**What the exercise asks:** Set each record down exactly, excluding all images.

**Provided information:**
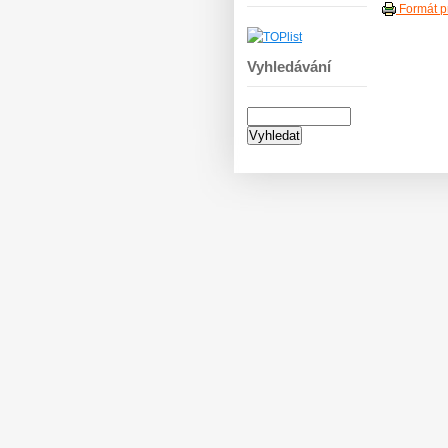
Formát pr
Vyhledávání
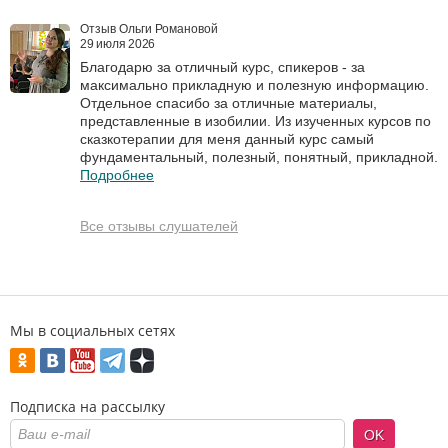
Отзыв Ольги Романовой
29 июля 2026
Благодарю за отличный курс, спикеров - за
максимально прикладную и полезную информацию.
Отдельное спасибо за отличные материалы,
представленные в изобилии. Из изученных курсов по
сказкотерапии для меня данный курс самый
фундаментальный, полезный, понятный, прикладной.
Подробнее
Все отзывы слушателей
Мы в социальных сетях
Подписка на рассылку
OK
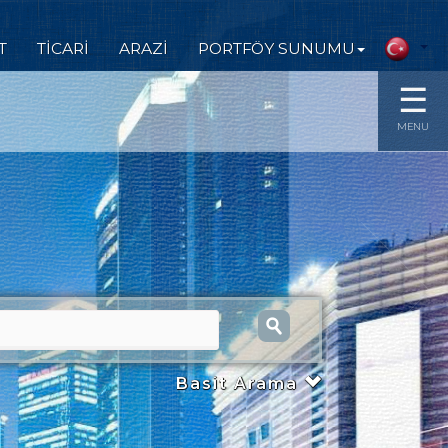
T
TİCARİ
ARAZİ
PORTFÖY SUNUMU
☰
MENU
Basit Arama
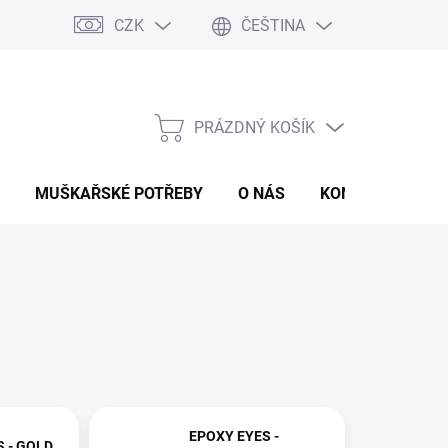
CZK
ČEŠTINA
PRÁZDNÝ KOŠÍK
NÁKUPNÍ
KOŠÍK
MUŠKAŘSKÉ POTŘEBY
O NÁS
KONTAKTY
P
EPOXY EYES -
 - GOLD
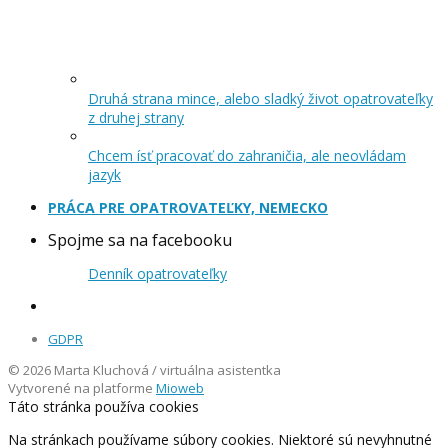
Druhá strana mince, alebo sladký život opatrovateľky
z druhej strany
Chcem ísť pracovať do zahraničia, ale neovládam
jazyk
PRÁCA PRE OPATROVATEĽKY, NEMECKO
Spojme sa na facebooku
Denník opatrovateľky
GDPR
© 2026 Marta Kluchová / virtuálna asistentka
Vytvorené na platforme
Mioweb
Táto stránka používa cookies
Na stránkach používame súbory cookies. Niektoré sú nevyhnutné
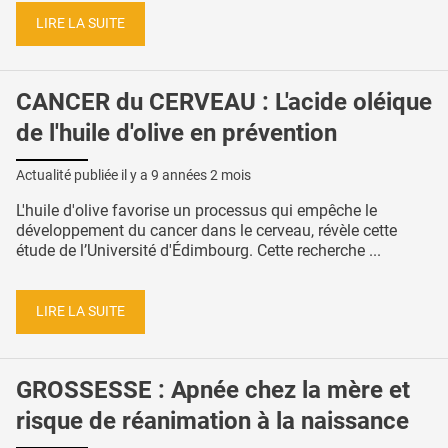
LIRE LA SUITE
CANCER du CERVEAU : L'acide oléique
de l'huile d'olive en prévention
Actualité publiée il y a
9 années 2 mois
L'huile d'olive favorise un processus qui empêche le
développement du cancer dans le cerveau, révèle cette
étude de l’Université d'Édimbourg. Cette recherche ...
LIRE LA SUITE
GROSSESSE : Apnée chez la mère et
risque de réanimation à la naissance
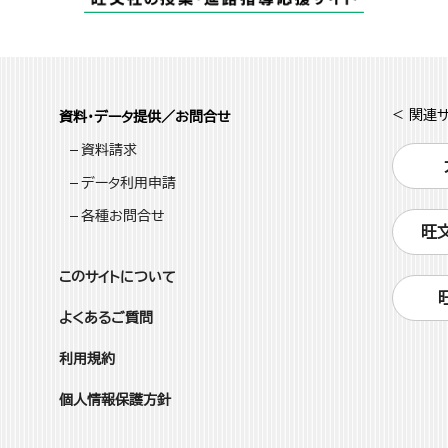
< 関連サ
資料・データ提供／お問合せ
資料請求
データ利用申請
各種お問合せ
旺
このサイトについて
よくあるご質問
利用規約
個人情報保護方針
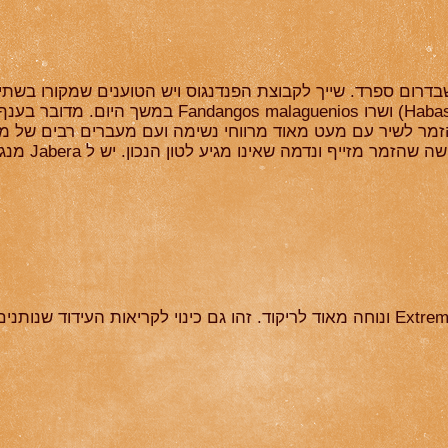
Malaga שהיו בעלות דוכן פול יבש(Habas) ושרו guenios
 לשיר עם מעט מאוד מרווחי נשימה ועם מעברים רבים של מנעד ק
דמה שאינו מגיע לטון הנכון. יש ל Jabera מנגינות שמזכירות את ה Malaguenia.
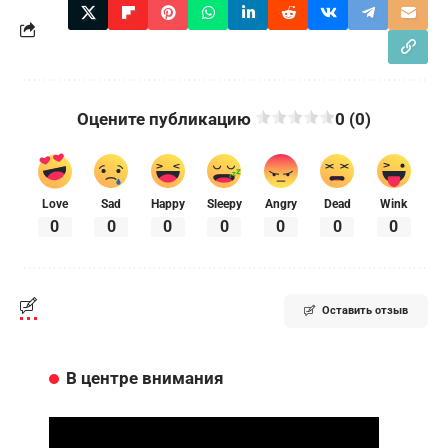
Оцените публикацию
0 (0)
Love
Sad
Happy
Sleepy
Angry
Dead
Wink
0
0
0
0
0
0
0
Оставить отзыв
В центре внимания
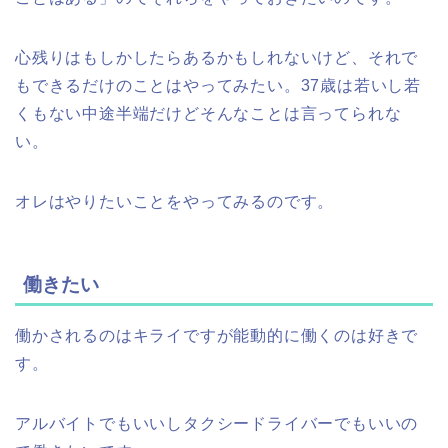
心残りはもしかしたらあるかもしれないけど、それで
もできるだけのことはやってみたい。37歳は若いし若
くもない中途半端だけどそんなことは言ってられな
い。
オレはやりたいことをやってみるのです。
働きたい
働かされるのはキライですが能動的に働くのは好きで
す。
アルバイトでもいいしタクシードライバーでもいいの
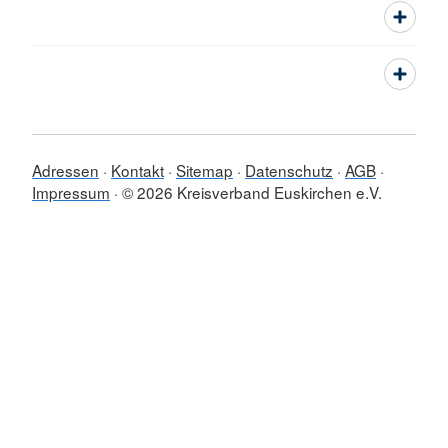
Adressen
Kontakt
Sitemap
Datenschutz
AGB
Impressum
© 2026 Kreisverband Euskirchen e.V.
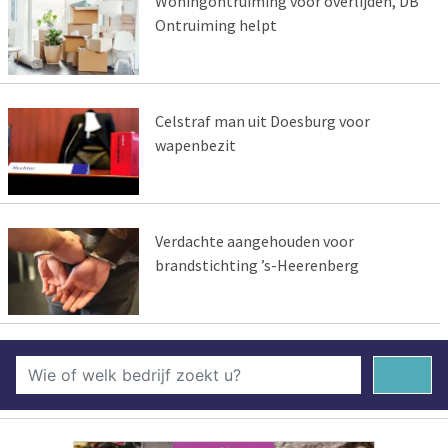
Woningontruiming voor overlijden, DB
Ontruiming helpt
Celstraf man uit Doesburg voor
wapenbezit
Verdachte aangehouden voor
brandstichting ’s-Heerenberg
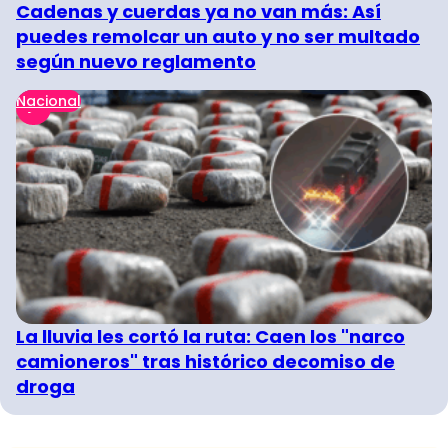
Cadenas y cuerdas ya no van más: Así
puedes remolcar un auto y no ser multado
según nuevo reglamento
Nacional
La lluvia les cortó la ruta: Caen los "narco
camioneros" tras histórico decomiso de
droga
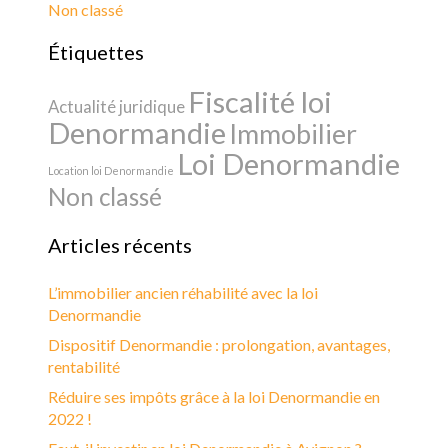
Non classé
Étiquettes
Fiscalité loi
Actualité juridique
Denormandie
Immobilier
Loi Denormandie
Location loi Denormandie
Non classé
Articles récents
L’immobilier ancien réhabilité avec la loi
Denormandie
Dispositif Denormandie : prolongation, avantages,
rentabilité
Réduire ses impôts grâce à la loi Denormandie en
2022 !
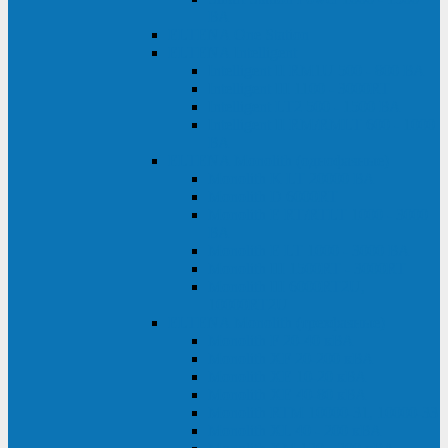
ВА
ELTENA One Station
ELTENA Intelligent
Intelligent II RM1U 500 - 800 ВА
Intelligent III 1100 - 3000RT
Intelligent LT2 500 - 1500 ВА
Intelligent II RM/RMLT 600 - 1000
ВА
ELTENA Monolith (однофазные)
Monolith K LT 20000 ВА
Monolith D 6000RT
Monolith E RT/RTLT 1000 - 3000
ВА
Monolith E LT 1000 - 3000 ВА
Monolith III 1500RT - 3000RT
Monolith III 6000RT2U,
10000RT2U
ELTENA Monolith (трехфазные)
Monolith F 20-40 кВА
Monolith XF 20-200 кВА
Monolith ХE 10-20 кВА
Monolith ХE 40-80 кВА
Monolith RTM 10000-31, 10000-33
Monolith XL 40 - 200 кВА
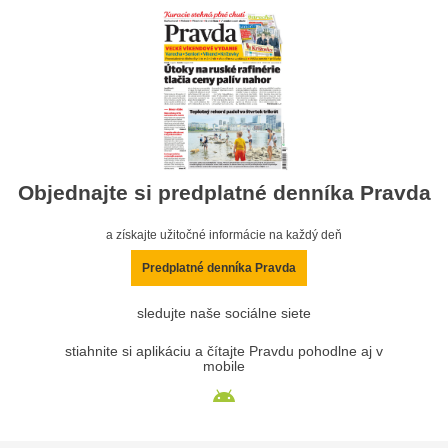
Objednajte si predplatné denníka Pravda
a získajte užitočné informácie na každý deň
Predplatné denníka Pravda
sledujte naše sociálne siete
stiahnite si aplikáciu a čítajte Pravdu pohodlne aj v
mobile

**Completed exercise:**
Formát pr
Vyhledávání
Отзыв Ольги Романовой
29 июля 2026
Благодарю за отличный курс, спикеров - за
максимально прикладную и полезную информацию.
Отдельное спасибо за отличные материалы,
представленные в изобилии. Из изученных курсов по
сказкотерапии для меня данный курс самый
фундаментальный, полезный, понятный, прикладной.
Подробнее
Все отзывы слушателей
Мы в социальных сетях
Подписка на рассылку
OK
T
TİCARİ
ARAZİ
PORTFÖY SUNUMU
☰
MENU
Basit Arama
CZK
ČEŠTINA
PRÁZDNÝ KOŠÍK
NÁKUPNÍ
KOŠÍK
MUŠKAŘSKÉ POTŘEBY
O NÁS
KONTAKTY
P
EPOXY EYES -
 - GOLD
Druhá strana mince, alebo sladký život opatrovateľky
z druhej strany
Chcem ísť pracovať do zahraničia, ale neovládam
jazyk
PRÁCA PRE OPATROVATEĽKY, NEMECKO
Spojme sa na facebooku
Denník opatrovateľky
GDPR
© 2026 Marta Kluchová / virtuálna asistentka
Vytvorené na platforme
Mioweb
Táto stránka používa cookies
Na stránkach používame súbory cookies. Niektoré sú nevyhnutné
LIRE LA SUITE
CANCER du CERVEAU : L'acide oléique
de l'huile d'olive en prévention
Actualité publiée il y a
9 années 2 mois
L'huile d'olive favorise un processus qui empêche le
développement du cancer dans le cerveau, révèle cette
étude de l’Université d'Édimbourg. Cette recherche ...
LIRE LA SUITE
GROSSESSE : Apnée chez la mère et
risque de réanimation à la naissance
< 関連サ
資料・データ提供／お問合せ
資料請求
データ利用申請
各種お問合せ
旺
このサイトについて
よくあるご質問
利用規約
個人情報保護方針
Malaga שהיו בעלות דוכן פול יבש(Habas) ושרו guenios
 לשיר עם מעט מאוד מרווחי נשימה ועם מעברים רבים של מנעד ק
דמה שאינו מגיע לטון הנכון. יש ל Jabera מנגינות שמזכירות את ה Malaguenia.
Оцените публикацию
0 (0)
Love
Sad
Happy
Sleepy
Angry
Dead
Wink
0
0
0
0
0
0
0
Оставить отзыв
В центре внимания
心残りはもしかしたらあるかもしれないけど、それで
もできるだけのことはやってみたい。37歳は若いし若
くもない中途半端だけどそんなことは言ってられな
い。
オレはやりたいことをやってみるのです。
働きたい
働かされるのはキライですが能動的に働くのは好きで
す。
アルバイトでもいいしタクシードライバーでもいいの
Adressen
Kontakt
Sitemap
Datenschutz
AGB
Impressum
© 2026 Kreisverband Euskirchen e.V.
Woningontruiming voor overlijden, DB
Ontruiming helpt
Celstraf man uit Doesburg voor
wapenbezit
Verdachte aangehouden voor
brandstichting ’s-Heerenberg
Cadenas y cuerdas ya no van más: Así
puedes remolcar un auto y no ser multado
según nuevo reglamento
Nacional
La lluvia les cortó la ruta: Caen los "narco
camioneros" tras histórico decomiso de
droga
Non classé
Étiquettes
Fiscalité loi
Actualité juridique
Denormandie
Immobilier
Loi Denormandie
Location loi Denormandie
Non classé
Articles récents
L’immobilier ancien réhabilité avec la loi
Denormandie
Dispositif Denormandie : prolongation, avantages,
rentabilité
Réduire ses impôts grâce à la loi Denormandie en
2022 !
ВА
ELTENA One Station
ELTENA Intelligent
Intelligent II RM1U 500 - 800 ВА
Intelligent III 1100 - 3000RT
Intelligent LT2 500 - 1500 ВА
Intelligent II RM/RMLT 600 - 1000
ВА
ELTENA Monolith (однофазные)
Monolith K LT 20000 ВА
Monolith D 6000RT
Monolith E RT/RTLT 1000 - 3000
ВА
Monolith E LT 1000 - 3000 ВА
Monolith III 1500RT - 3000RT
Monolith III 6000RT2U,
10000RT2U
ELTENA Monolith (трехфазные)
Monolith F 20-40 кВА
Monolith XF 20-200 кВА
Monolith ХE 10-20 кВА
Monolith ХE 40-80 кВА
Monolith RTM 10000-31, 10000-33
Monolith XL 40 - 200 кВА
Objednajte si predplatné denníka Pravda
a získajte užitočné informácie na každý deň
Predplatné denníka Pravda
sledujte naše sociálne siete
stiahnite si aplikáciu a čítajte Pravdu pohodlne aj v
mobile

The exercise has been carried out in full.